🤖 AI Summary
This study addresses time-varying statistical inference of event incidence rates. We propose a novel Bayesian field-theoretic framework: the posterior distribution is mapped onto a stochastic partial differential equation (SPDE), enabling efficient sampling near the maximum-likelihood path via path integrals and perturbative expansion. Crucially, we identify a local curvature–dominated variance correction term that substantially outperforms conventional nonlinear approximations, leading to a generalized simulation algorithm robust to uncertain event times. The method unifies Bayesian field theory, SPDE modeling, asymptotic path expansion, and uncertainty quantification—ensuring both theoretical rigor and computational tractability. Applied to reconstructing the 1348 Venice Black Death mortality rate, it achieves high-precision, time-resolved mortality estimation from sparse, indirect historical records alone. This demonstrates exceptional robustness and practical utility in low signal-to-noise domains such as historical epidemiology.
📝 Abstract
We consider the statistical inference of a time-dependent rate of events in the framework of Bayesian field theory. By mapping the problem to a stochastic partial differential equation, as it is standard approach in field theory, we are able to numerically sample the distribution around the maximum likelihood path.

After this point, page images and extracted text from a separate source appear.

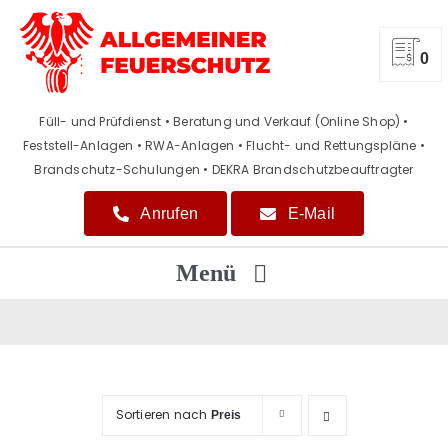
Zum
Inhalt
springen
0
Füll- und Prüfdienst • Beratung und Verkauf (Online Shop)
•
Feststell-Anlagen • RWA-Anlagen • Flucht- und Rettungspläne
•
Brandschutz-Schulungen • DEKRA Brandschutzbeauftragter
Anrufen
E-Mail
Menü
Home
Beratung / Verkauf
Sortieren nach
Preis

We then analytically consider the perturbative expansion around the local and linear solution, and at the leading-order correction to the variance we find novel terms which depend on the local shape of the maximum likelihood path. We show that this shape correction is statistically most important in the variance expansion than the nonlinearity corrections. We then demonstrate the general applicability of the simulation method by extending it to the case of uncertain event times and by estimating the mortality rate in Venice during the 1348 Black Death epidemics from indirect evidence.